The utilitarian activity of this industrial estate—such as the machinery rolling over the asphalt, leaving traces in the form of dark stains or chemical odors—reverberates in the shapes that find their space within this series of paintings.
The materialization of these paintings begins with the measurement and tracing of two horizontal lines using a graphite pencil—one a few centimeters from the top margin and another at the same distance from the bottom margin. This is followed by staining the space between these lines with watercolor to create a subtle veil. Over this wash, a series of actions is performed, consisting of masking parts of the painting's surface with tape in order to apply black acrylic paint over the exposed areas. The tape is then carelessly removed while the paint is still wet, with the deliberate aim of provoking uncontrolled pictorial marks.
Thus, we find, on one hand, the nexus between a careful selection of high-quality materials—such as Belgian linen, graphite pencil, watercolor, and acrylic paint organized across the surface of the works. On the other hand, the meticulous layout of the masking tape—preceded by the measurement and division of the surface through simple mathematical operations, such as the use of axes of symmetry—contrasts with the raw application of paint. This process is ultimately articulated by stripping away the masking tape while laden with wet paint. These actions constitute the performativity of a project where shapes are arranged on the canvas surface with the expectation of discovering one or more pictorial resources to tackle the subsequent painting.
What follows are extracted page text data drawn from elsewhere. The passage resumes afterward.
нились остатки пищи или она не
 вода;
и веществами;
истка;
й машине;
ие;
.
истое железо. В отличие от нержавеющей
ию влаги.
Finally, two types of displacement occur: one spatial and the other conceptual. The first belongs to the interaction and visual movement—in the Gestalt sense—of the shapes present in each painting. The second concerns the visual resources that transition from one canvas to the next, provoking and conveying—as the best possible outcome, and within the perception of those observing the paintings in person—ideas, emotions, and variations across the pictorial surface.